= Michèle Kahn Spike =

American lawyer, historian, and lecturer

Michèle Kahn Spike is an American lawyer, historian, and lecturer. She graduated from Boston University School of Law in 1976 and became a member of the Bar of the State of New York in 1977, concentrating in international corporate law. From the late 1980s until 2011, she lived in Florence, Italy together with her husband, art historian John Spike.

== Biography ==
Spike grew up in Tenafly, New Jersey and attended Tenafly High School and Connecticut College.

She is known for her biography of Matilda of Tuscany, Tuscan Countess: The Life and Extraordinary Times of Matilda of Canossa, which was published in 2004. She also collaborated with John Spike on his study of Caravaggio and Mattia Preti.

Spike has been a member of the Bar of the State of New York since 1977 and during those 40 years engaged in the practice of international corporate law.

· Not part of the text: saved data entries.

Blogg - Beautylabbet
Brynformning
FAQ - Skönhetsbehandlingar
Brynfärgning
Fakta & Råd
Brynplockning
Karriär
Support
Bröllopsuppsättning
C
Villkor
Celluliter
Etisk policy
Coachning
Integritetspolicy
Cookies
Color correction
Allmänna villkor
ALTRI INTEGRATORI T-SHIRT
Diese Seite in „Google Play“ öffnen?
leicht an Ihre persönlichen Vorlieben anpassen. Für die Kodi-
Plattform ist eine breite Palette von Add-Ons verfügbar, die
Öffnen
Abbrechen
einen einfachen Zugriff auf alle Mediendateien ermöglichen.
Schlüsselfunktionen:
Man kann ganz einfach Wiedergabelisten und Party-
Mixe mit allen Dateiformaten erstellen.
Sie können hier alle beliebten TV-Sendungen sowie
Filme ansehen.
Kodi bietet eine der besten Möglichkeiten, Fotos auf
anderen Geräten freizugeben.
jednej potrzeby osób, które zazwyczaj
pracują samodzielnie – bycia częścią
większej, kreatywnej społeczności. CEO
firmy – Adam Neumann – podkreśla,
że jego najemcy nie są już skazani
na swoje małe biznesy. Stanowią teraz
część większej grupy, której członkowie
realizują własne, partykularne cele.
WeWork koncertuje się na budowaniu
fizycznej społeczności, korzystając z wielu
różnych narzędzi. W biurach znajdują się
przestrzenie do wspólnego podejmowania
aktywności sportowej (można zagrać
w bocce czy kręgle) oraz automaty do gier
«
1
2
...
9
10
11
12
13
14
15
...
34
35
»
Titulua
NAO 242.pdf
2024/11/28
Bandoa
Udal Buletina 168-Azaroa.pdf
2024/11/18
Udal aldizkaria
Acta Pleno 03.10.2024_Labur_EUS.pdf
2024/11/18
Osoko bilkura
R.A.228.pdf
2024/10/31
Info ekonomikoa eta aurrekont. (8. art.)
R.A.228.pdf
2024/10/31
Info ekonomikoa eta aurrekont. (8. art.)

In the spring of 2015, in honor of the 900th anniversary of the death of Matilda of Canossa, Spike curated the exhibition Matilda of Canossa and the Origins of the Renaissance for the Muscarelle Museum of Art in coordination with the Marshall-Wythe School of Law at the College of William and Mary. The catalogue for that exhibition was published by the Muscarelle Museum of Art. In 2015, Spike also published An Illustrated Guide to the ‘One Hundred Churches’ of Matilda of Canossa, Countess of Tuscany (Centro Di, Florence, 2015).

In 2016, also in honor of the 900th anniversary of the death of the Countess, she curated the exhibition, Matilda di Canossa (1046-1115) La donna che mutò il corso della stori / Matilda of Canossa (1046-1115) the Woman who Changed the Course of History for the Casa Buonarroti in Florence. The catalogue, available in Italian and in English, was published by Centro Di, Florence.

As a member of the Standing Commission on Anglican and International Peace with Justice Concerns of the Episcopal Church (USA) 2003-2009, Spike participated in delegations to Palestine and Israel as well as to United Nations conferences in New York City and Amman, Jordan. Since 2005, Spike has been Chancellor to the Bishop of the Convocation of Episcopal Churches in Europe. She most recently lectured on the Rule of Law at the Jerusalem Peacebuilders Camp in Brattleboro, Vermont.